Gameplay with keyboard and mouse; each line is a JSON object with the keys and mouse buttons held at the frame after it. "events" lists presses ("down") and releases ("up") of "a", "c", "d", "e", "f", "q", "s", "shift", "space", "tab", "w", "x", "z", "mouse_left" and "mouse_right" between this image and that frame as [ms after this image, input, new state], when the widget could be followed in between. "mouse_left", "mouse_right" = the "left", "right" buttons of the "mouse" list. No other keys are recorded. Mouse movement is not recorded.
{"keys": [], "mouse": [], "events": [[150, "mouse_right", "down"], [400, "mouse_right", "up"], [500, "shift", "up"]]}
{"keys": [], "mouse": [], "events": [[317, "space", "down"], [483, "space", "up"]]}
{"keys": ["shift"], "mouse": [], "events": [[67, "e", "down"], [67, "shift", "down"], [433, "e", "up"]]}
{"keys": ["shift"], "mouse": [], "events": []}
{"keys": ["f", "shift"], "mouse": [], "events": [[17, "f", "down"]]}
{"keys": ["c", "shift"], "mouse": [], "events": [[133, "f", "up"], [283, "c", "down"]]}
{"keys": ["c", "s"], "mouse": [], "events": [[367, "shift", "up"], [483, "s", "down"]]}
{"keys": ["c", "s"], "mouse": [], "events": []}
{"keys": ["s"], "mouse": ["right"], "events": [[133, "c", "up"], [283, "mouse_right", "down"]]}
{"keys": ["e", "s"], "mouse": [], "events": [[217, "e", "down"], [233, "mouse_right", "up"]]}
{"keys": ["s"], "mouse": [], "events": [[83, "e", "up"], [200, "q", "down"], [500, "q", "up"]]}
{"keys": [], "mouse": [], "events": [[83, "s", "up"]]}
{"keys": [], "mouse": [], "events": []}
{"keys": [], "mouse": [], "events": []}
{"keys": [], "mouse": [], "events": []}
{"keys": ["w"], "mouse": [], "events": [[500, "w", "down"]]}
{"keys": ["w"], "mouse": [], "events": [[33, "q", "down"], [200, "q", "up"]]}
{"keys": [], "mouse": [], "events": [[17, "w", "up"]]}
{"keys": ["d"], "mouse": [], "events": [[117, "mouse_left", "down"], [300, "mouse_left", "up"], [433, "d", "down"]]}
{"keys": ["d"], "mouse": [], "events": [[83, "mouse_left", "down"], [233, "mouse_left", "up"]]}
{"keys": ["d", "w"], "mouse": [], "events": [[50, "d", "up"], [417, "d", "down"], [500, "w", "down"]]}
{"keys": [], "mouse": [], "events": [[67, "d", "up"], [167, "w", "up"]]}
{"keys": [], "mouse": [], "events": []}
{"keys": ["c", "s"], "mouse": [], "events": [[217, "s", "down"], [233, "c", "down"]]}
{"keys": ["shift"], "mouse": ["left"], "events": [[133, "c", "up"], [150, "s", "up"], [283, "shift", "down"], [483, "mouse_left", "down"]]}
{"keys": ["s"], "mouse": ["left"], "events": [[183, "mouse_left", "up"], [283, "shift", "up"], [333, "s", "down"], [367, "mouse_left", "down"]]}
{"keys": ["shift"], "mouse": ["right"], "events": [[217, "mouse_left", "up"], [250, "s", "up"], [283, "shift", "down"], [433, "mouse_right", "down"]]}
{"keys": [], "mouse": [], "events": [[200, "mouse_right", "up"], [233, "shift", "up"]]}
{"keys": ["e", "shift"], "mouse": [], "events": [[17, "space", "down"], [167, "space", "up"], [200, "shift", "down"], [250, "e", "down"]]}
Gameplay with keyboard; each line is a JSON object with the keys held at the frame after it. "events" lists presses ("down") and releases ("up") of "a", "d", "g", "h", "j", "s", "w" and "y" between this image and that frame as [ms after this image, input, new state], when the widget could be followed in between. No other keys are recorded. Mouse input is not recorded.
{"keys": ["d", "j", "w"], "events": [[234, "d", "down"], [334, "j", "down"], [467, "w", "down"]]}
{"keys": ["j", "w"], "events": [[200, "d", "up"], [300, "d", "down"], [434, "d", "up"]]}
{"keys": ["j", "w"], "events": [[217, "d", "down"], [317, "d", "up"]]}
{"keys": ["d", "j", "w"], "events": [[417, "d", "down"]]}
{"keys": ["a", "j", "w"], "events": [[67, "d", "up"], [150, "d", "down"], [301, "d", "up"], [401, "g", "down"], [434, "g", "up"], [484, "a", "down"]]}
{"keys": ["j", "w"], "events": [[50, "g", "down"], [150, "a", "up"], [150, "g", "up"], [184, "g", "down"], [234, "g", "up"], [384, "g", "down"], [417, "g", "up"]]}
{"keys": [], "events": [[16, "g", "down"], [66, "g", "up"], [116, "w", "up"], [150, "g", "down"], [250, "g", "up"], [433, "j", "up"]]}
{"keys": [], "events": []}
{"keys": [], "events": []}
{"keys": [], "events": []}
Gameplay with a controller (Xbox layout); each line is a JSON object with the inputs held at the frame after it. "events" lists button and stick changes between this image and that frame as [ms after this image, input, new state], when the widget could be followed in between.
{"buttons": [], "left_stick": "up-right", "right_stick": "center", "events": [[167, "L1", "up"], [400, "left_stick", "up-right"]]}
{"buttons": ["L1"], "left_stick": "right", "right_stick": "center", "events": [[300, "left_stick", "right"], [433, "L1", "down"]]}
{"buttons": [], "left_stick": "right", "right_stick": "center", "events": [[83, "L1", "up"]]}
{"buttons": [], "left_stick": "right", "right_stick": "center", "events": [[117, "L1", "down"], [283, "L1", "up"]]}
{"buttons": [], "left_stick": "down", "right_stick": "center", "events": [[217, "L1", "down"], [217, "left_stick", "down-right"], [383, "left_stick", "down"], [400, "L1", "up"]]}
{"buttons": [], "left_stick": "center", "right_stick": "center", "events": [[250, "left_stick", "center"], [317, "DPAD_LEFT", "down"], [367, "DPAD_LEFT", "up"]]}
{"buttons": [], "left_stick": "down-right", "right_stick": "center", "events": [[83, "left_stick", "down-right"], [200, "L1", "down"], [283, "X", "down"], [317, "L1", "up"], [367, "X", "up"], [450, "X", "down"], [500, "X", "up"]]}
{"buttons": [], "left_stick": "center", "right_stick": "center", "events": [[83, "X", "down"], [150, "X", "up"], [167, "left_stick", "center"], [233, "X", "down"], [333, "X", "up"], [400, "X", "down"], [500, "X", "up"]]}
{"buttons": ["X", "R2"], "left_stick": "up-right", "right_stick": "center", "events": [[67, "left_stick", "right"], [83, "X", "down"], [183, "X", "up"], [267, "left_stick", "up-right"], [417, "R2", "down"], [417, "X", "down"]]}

• AIM OF THE TASK: Check the entries above line by line and return each one containing the word "Gameplay".

• RESPONSE:
Gameplay with keyboard and mouse; each line is a JSON object with the keys and mouse buttons held at the frame after it. "events" lists presses ("down") and releases ("up") of "a", "c", "d", "e", "f", "q", "s", "shift", "space", "tab", "w", "x", "z", "mouse_left" and "mouse_right" between this image and that frame as [ms after this image, input, new state], when the widget could be followed in between. "mouse_left", "mouse_right" = the "left", "right" buttons of the "mouse" list. No other keys are recorded. Mouse movement is not recorded.
Gameplay with keyboard; each line is a JSON object with the keys held at the frame after it. "events" lists presses ("down") and releases ("up") of "a", "d", "g", "h", "j", "s", "w" and "y" between this image and that frame as [ms after this image, input, new state], when the widget could be followed in between. No other keys are recorded. Mouse input is not recorded.
Gameplay with a controller (Xbox layout); each line is a JSON object with the inputs held at the frame after it. "events" lists button and stick changes between this image and that frame as [ms after this image, input, new state], when the widget could be followed in between.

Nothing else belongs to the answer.